Contacter les services de police
… et le plus tôt possible. La Befti (Brigade d’enquête sur les fraudes aux technologies de l’information) et l’OCLCTIC (Office central de lutte contre la criminalité liée aux technologies de l’Information et de la communication), en charge du traitement des affaires liées à la criminalité technologique, sont les mieux placés pour répondre à cette problématique et recevoir les appels des plaignants.

Ne pas porter plainte pour vol
Un plainte pour vol d’information peut-être reçue par la police, mais n’est pas reconnue légalement. Il existe néanmoins tout un arsenal juridique pour instruire ce type d’affaires : les délits de recel et d’abus de confiance, les textes sur le secret de fabrique et sur le secret professionnel, ainsi que ceux sur la collecte frauduleuse de données à caractère personnel ou l’atteinte à un système de traitement automatisé de données. Il faudra donc orienter sa plainte en ce sens.

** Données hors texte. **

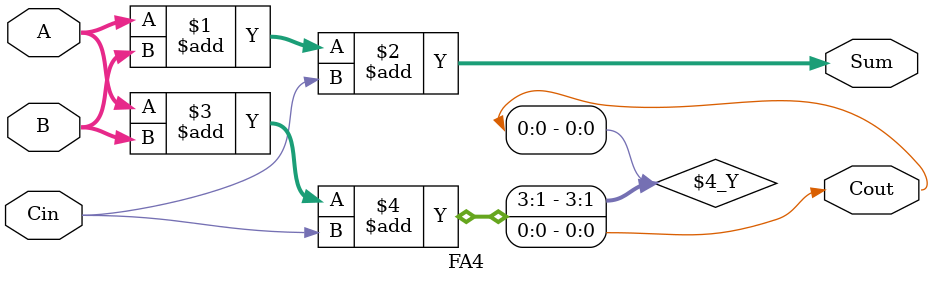
<source format=v>
`timescale 1ns / 1ps

module FA4(
    input[3:0] A,
    input[3:0] B,
    input Cin,
    output reg [3:0] Sum,
    output reg Cout
);


    assign Sum = A + B + Cin;
    assign Cout = A + B + Cin;


endmodule

</source>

Porter plainte au pénal ou au civil
Une instruction pénale permettra de disposer des moyens d’investigation des forces de l’ordre (police et gendarmerie nationale), mais pose le problème de la divulgation de l’affaire, car rendue publique, et de l’atteinte à la réputation de l’entreprise.
Attaquer au civil règle ce problème, mais prive l’enquête des moyens d’investigations publics, et peut rendre la procédure extrêmement coûteuse pour l’entreprise.

Ne pas enquêter soi-même
Toute investigation menée soi-même rend la procédure caduque. On pense souvent à tort que la valeur légale de la messagerie donne le droit d’y collecter soi-même une preuve. Or, obtenue sans la présence d’un huissier, elle perd sa valeur légale. Si les soupçons portent sur des personnes externes à l’entreprise, il est préférable de contacter un avocat qui coordonnera l’enquête afin de constituer un dossier avant toute requête auprès du juge.